● **Work to be completed**: Copying nothing before it, reproduce the line that holds "水塗装などです。その都度足場を組むより、費用も工事の手間" and every line after it in the data, exactly.

● **Provided records**:

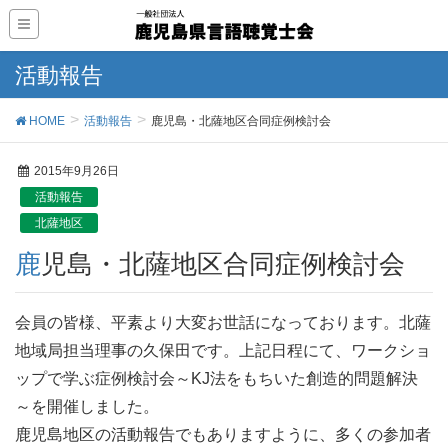
活動報告
HOME
活動報告
鹿児島・北薩地区合同症例検討会
2015年9月26日
活動報告
北薩地区
鹿児島・北薩地区合同症例検討会
会員の皆様、平素より大変お世話になっております。北薩
地域局担当理事の久保田です。上記日程にて、ワークショ
ップで学ぶ症例検討会～KJ法をもちいた創造的問題解決
～を開催しました。
鹿児島地区の活動報告でもありますように、多くの参加者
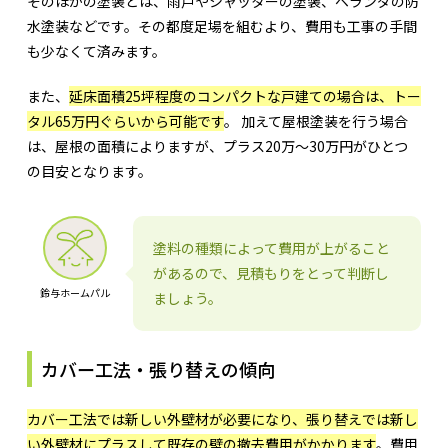
そのほかの塗装とは、雨戸やシャッターの塗装、ベランダの防
水塗装などです。その都度足場を組むより、費用も工事の手間
も少なくて済みます。
また、
延床面積25坪程度のコンパクトな戸建ての場合は、トー
タル65万円ぐらいから可能です
。 加えて屋根塗装を行う場合
は、屋根の面積によりますが、プラス20万〜30万円がひとつ
の目安となります。
塗料の種類によって費用が上がること
があるので、見積もりをとって判断し
鈴与ホームパル
ましょう。
カバー工法・張り替えの傾向
カバー工法では新しい外壁材が必要になり、張り替えでは新し
い外壁材にプラスして既存の壁の撤去費用がかかります
。費用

● **Expected answer**:
水塗装などです。その都度足場を組むより、費用も工事の手間
も少なくて済みます。
また、
延床面積25坪程度のコンパクトな戸建ての場合は、トー
タル65万円ぐらいから可能です
。 加えて屋根塗装を行う場合
は、屋根の面積によりますが、プラス20万〜30万円がひとつ
の目安となります。
塗料の種類によって費用が上がること
があるので、見積もりをとって判断し
鈴与ホームパル
ましょう。
カバー工法・張り替えの傾向
カバー工法では新しい外壁材が必要になり、張り替えでは新し
い外壁材にプラスして既存の壁の撤去費用がかかります
。費用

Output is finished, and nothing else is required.